DATA IN THIS EXERCISE:

☆ ☆ ☆ ☆

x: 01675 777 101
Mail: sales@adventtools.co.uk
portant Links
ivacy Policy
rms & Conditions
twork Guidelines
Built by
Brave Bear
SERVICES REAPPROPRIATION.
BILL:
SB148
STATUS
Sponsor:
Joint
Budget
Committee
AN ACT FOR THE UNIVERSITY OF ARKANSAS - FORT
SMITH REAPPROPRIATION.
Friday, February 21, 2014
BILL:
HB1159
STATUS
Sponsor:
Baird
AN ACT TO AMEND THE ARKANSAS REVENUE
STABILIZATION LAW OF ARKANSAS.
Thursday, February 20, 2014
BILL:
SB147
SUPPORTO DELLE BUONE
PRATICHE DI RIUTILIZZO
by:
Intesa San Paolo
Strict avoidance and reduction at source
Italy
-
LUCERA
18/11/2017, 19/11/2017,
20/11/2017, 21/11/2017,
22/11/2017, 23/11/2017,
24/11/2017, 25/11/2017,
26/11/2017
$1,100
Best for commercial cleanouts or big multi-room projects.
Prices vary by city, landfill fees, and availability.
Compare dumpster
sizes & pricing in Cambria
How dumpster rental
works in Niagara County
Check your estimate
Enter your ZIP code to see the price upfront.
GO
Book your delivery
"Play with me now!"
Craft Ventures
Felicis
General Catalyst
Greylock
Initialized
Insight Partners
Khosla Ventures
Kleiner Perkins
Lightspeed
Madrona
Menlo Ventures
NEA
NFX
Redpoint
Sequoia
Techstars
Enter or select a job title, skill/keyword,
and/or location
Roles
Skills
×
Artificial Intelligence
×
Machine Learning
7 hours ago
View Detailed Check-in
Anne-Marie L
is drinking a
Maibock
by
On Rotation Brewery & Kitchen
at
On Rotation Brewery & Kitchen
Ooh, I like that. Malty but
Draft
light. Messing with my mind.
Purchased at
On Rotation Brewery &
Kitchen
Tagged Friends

☆ ☆ ☆ ☆

Each line from the one containing "works in Niagara County" to the end of the entries above should be copied exactly, and no other line.

works in Niagara County
Check your estimate
Enter your ZIP code to see the price upfront.
GO
Book your delivery
"Play with me now!"
Craft Ventures
Felicis
General Catalyst
Greylock
Initialized
Insight Partners
Khosla Ventures
Kleiner Perkins
Lightspeed
Madrona
Menlo Ventures
NEA
NFX
Redpoint
Sequoia
Techstars
Enter or select a job title, skill/keyword,
and/or location
Roles
Skills
×
Artificial Intelligence
×
Machine Learning
7 hours ago
View Detailed Check-in
Anne-Marie L
is drinking a
Maibock
by
On Rotation Brewery & Kitchen
at
On Rotation Brewery & Kitchen
Ooh, I like that. Malty but
Draft
light. Messing with my mind.
Purchased at
On Rotation Brewery &
Kitchen
Tagged Friends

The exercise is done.